ClearStory provides a cloud based platform that takes business users from data to visualization with minimal need for technical skills. In common with several other suppliers it uses machine learning techniques and Apache Spark in-memory processing, to take data from its raw state, to a state where business users can create the data visualizations they need. As data sources become more diverse so businesses are using the Hadoop big data platform as a ‘data lake’, and ClearStory increasingly supports this and many other diverse data sources.
Users are presented with a collaborative environment where data discovery, exploration and visualization efforts can be shared via StoryBoards. These provide one or more visualizations in the context of a story line, and various users can annotate and comment as the StoryBoard evolves.

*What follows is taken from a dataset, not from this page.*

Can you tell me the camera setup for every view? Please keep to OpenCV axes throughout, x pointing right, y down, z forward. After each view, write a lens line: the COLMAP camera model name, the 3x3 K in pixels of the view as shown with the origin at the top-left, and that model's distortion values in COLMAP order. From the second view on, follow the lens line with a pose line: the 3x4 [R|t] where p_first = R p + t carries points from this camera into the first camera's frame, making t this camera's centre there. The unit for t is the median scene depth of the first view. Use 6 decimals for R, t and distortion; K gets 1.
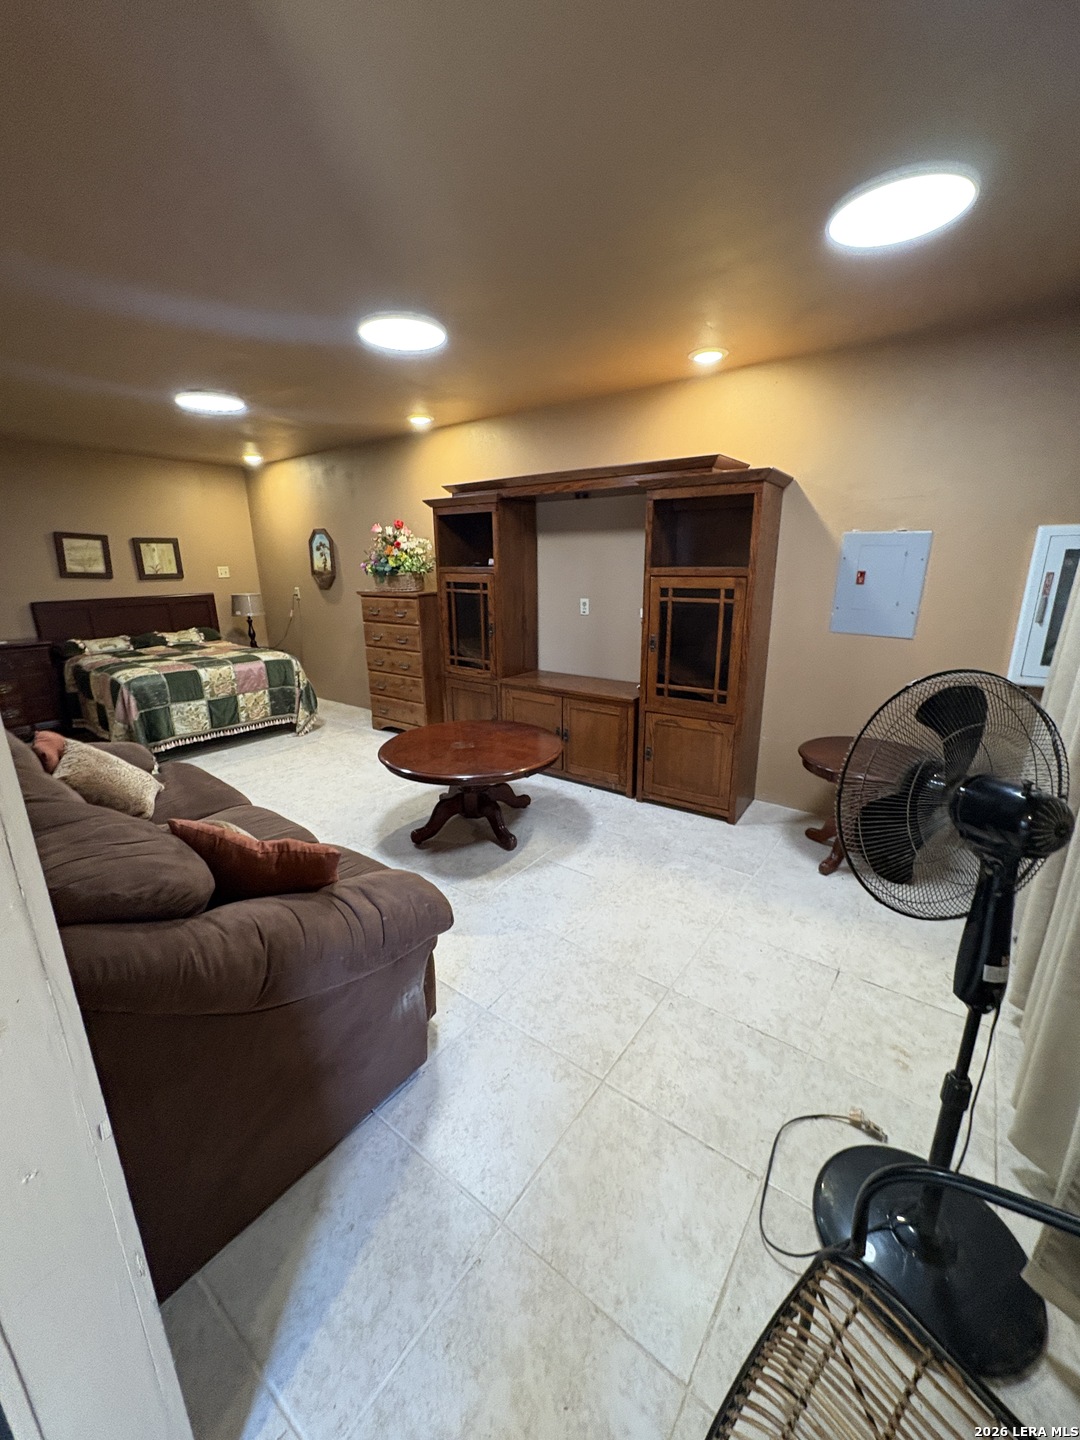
lens RADIAL K [[572.0, 0, 534.8], [0, 572.0, 716.6], [0, 0, 1]] dist [-0.000042, 0.000054]
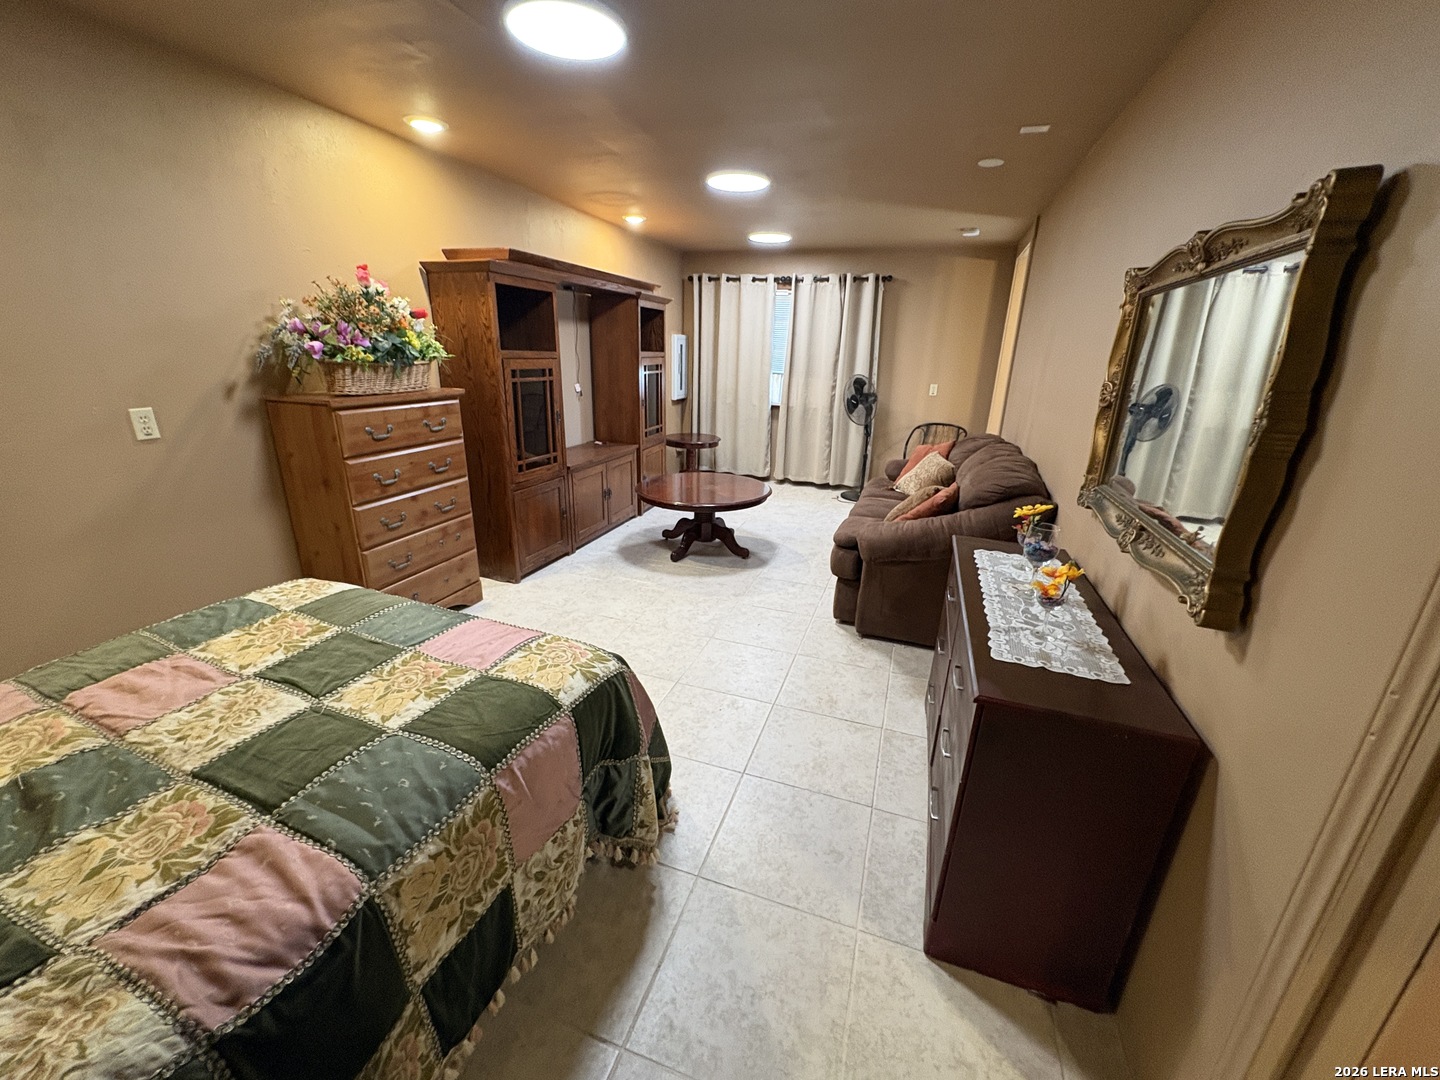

FORMCEPT provides the data analysis platform MECBot, available both on-premises and as a cloud deployment. At the heart is the C3 (compare, correlate and classify) engine allowing organizations to build data driven cognitive applications. This determines patterns and linkages across data and automatically generates views that are stored for future use. MECBot employs several open source technologies including Hadoop, HBase, and Solr. Overall it automates much of the effort associated with creating a unified view of data.
Paxata automates many data preparation tasks, and offers high levels of performance with its Spark based architecture. Big data preparation tasks are well accommodated, and business analysts will find the platform easy to use.
The core capability of Paxata leverages Hadoop and specifically Spark, so that large scale in-memory processing is available for the machine learning algorithms that give Paxata much of its power. Paxata can be deployed on premises or accessed as a cloud service. The on-premises deployment requires a Hadoop environment (either dedicated or shared).
Platfora provides an end-to-end big data data discovery and exploration platform that starts at data ingestion and ends with visualisation. In many ways it is the right product at the right time. Had Platfora tried to deliver its platform just four or five years ago, it would have been shooting at a moving target, since big data technologies were very immature. Today however the growing use and acceptance of Spark in-memory processing, in addition to a maturing of Hadoop, means that Platfora can deliver massively scalable data exploration and discovery tools that overcome many of the problems associated with traditional data warehousing platforms. These are built with predefined needs in mind, using limited data sets, and so are inflexible and slow to design, build and use. Three month latency between need and capability is common with these platforms.
Platfora uses the Hadoop distributed file system (HDFS) as a data store, ingesting data from transaction based systems, devices, external data feeds, and so on. Data is catalogued and prepared using Spark machine learning and in-memory processing. What this means in practice is that users get to see the connections between data sources, and data that has been prepared for analysis.
Tamr addresses the seemingly straight forward task of cataloging data sources, identifying attributes, metadata integration over multiple sources, data cleansing, and publishing a cohesive view of data to applications, services and tools that need it. Of course, as anyone who concerns themselves with such issues will know, it isn’t straight forward at all. Even tasks as simple as deduplication are beset with difficulties. To make the whole task somewhat more feasible Tamr employs machine learning technologies to carry out much of the grunt work. The algorithms work alongside relevant domain experts so that ambiguities and other issues can be resolved.
At the simplest level Tamr allows users to register data sources in a centralized catalog, facilitates the creation of a unified schema, cleanses data, and publishes via a RESTful interface a single version of the truth.
Trifacta provides a self-service data preparation platform that automates many data preparation tasks and allows users to interrogate their data in an efficient manner. The platform learns as users refine their data so that subsequent operations become more automated. It is a highly visual platform with copious graphical representations of data to aid the data wrangling process.
Machine learning algorithms sit at the heart of the capability typically providing rank listed suggested operations that are relevant to the data. A complete data preparation task is stored as a script which can be compiled to run on a variety of systems.